■ **DOCUMENT TEXT**
BEGIN
Of course, the Democratic leadership knows all this. Which is why they have always said they do not want to push for impeachment or removal, and probably will not. They also know—and they know that Trump’s supporters know—that a campaign-law violation has no more political substance than Bill Clinton’s perjury. They know that they are not likely to win that fight in the Senate. They know the can of worms they are opening with charges that could be levied against most rich politicians. And, most importantly, they know the fight they will have to wage will be intensely divisive and will deeply undermine confidence in the political system, however it ends up.
The Democrats much prefer to have Trump in office to kick around politically. The most likely scenario is that they will make a cloakroom agreement with Republicans not to go too far, while they continue to whip up Trump-Putin “Russiagate” fever among their constituency. They will continue to stoke anticipation of a smoking “collusion” gun from Mueller, which will probably never come. The Democrats are not really after impeaching Trump; they are after stringing along their progressive voters.
In the meantime, the delightful Trump-effect—his constant embarrassment of American political self-righteousness and discomfiting of both political parties—will continue apace.
By the way, for those who think that Manafort’s conviction portends a smoking gun, based on his work for “pro-Kremlin Viktor Yanukovych,” as the NYT and other liberals persistently call him, I would suggest looking at this Twitter thread by Aaron Maté. It’s a brilliant shredding of Rachel Maddow’s (and, to a lesser extent, Chris Hayes’s) version of the deceptive implication—presented as an indisputable fact—that Manafort’s work for Yanukovych is proof that he (and by extension, Trump) was working for Putin. As Maté shows, that is actually indisputably false. Manafort was working hard to turn Yanukovych away from Russia to the EU and the West, and the evidence of that is abundant and easily available. It was given in the trial, though you’d never know that from reading the NYT or listening to MSNBC. As a former Ukraine Foreign Ministry spokesman said: “If it weren’t for Paul, Ukraine would have gone under Russia much earlier. He was the one dragging Yanukovich to the West.” And the Democrats know this.
END
■ **INFORMATION SHOWN**
BEGIN
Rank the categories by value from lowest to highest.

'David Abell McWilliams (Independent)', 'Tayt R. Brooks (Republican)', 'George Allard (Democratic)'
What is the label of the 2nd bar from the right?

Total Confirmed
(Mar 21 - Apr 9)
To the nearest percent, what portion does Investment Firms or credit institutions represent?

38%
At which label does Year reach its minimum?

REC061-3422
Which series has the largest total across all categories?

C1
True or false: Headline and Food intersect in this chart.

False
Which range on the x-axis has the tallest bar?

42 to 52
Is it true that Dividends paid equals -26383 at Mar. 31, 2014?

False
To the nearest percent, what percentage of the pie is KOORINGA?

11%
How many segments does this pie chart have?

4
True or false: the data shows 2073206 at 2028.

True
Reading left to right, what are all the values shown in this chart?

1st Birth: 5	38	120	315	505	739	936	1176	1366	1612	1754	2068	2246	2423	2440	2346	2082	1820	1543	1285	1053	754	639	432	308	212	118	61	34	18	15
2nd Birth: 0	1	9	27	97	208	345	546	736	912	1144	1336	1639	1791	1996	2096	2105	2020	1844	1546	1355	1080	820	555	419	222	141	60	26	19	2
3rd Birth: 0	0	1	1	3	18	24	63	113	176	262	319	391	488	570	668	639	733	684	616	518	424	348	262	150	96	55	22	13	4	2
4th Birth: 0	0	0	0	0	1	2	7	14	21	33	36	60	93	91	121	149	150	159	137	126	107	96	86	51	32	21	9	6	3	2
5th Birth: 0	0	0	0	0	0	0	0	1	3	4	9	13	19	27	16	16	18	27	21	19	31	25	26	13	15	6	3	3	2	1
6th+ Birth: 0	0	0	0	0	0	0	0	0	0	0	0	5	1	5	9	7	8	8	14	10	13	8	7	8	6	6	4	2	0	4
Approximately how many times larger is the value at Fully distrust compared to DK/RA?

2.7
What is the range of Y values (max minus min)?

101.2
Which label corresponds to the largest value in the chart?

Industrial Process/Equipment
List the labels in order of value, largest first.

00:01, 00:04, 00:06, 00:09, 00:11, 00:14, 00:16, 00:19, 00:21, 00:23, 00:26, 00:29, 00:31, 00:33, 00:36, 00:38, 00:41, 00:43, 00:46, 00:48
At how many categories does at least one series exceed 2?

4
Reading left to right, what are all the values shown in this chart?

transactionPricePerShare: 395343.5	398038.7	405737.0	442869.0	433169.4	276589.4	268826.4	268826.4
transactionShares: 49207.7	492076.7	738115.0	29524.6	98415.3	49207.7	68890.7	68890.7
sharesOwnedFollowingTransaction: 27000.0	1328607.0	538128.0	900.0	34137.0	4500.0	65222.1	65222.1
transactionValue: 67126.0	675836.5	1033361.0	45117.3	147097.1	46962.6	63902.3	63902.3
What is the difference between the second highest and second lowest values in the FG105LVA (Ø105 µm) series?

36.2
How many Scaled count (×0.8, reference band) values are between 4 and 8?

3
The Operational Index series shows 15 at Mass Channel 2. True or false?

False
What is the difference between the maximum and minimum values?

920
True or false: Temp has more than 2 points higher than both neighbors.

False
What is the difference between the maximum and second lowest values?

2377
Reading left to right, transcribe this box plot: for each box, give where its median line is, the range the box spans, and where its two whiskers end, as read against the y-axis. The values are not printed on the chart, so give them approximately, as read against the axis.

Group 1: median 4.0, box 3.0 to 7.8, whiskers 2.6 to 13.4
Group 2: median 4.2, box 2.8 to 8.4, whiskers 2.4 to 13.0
END
■ **WHAT TO WORK ON**
From the commentary on the Democrats and Trump impeachment, print word for word the portion between "In the meantime, the" and "parties—will continue apace.", inclusive.

■ **SOLUTION FOR THIS EXERCISE**
In the meantime, the delightful Trump-effect—his constant embarrassment of American political self-righteousness and discomfiting of both political parties—will continue apace.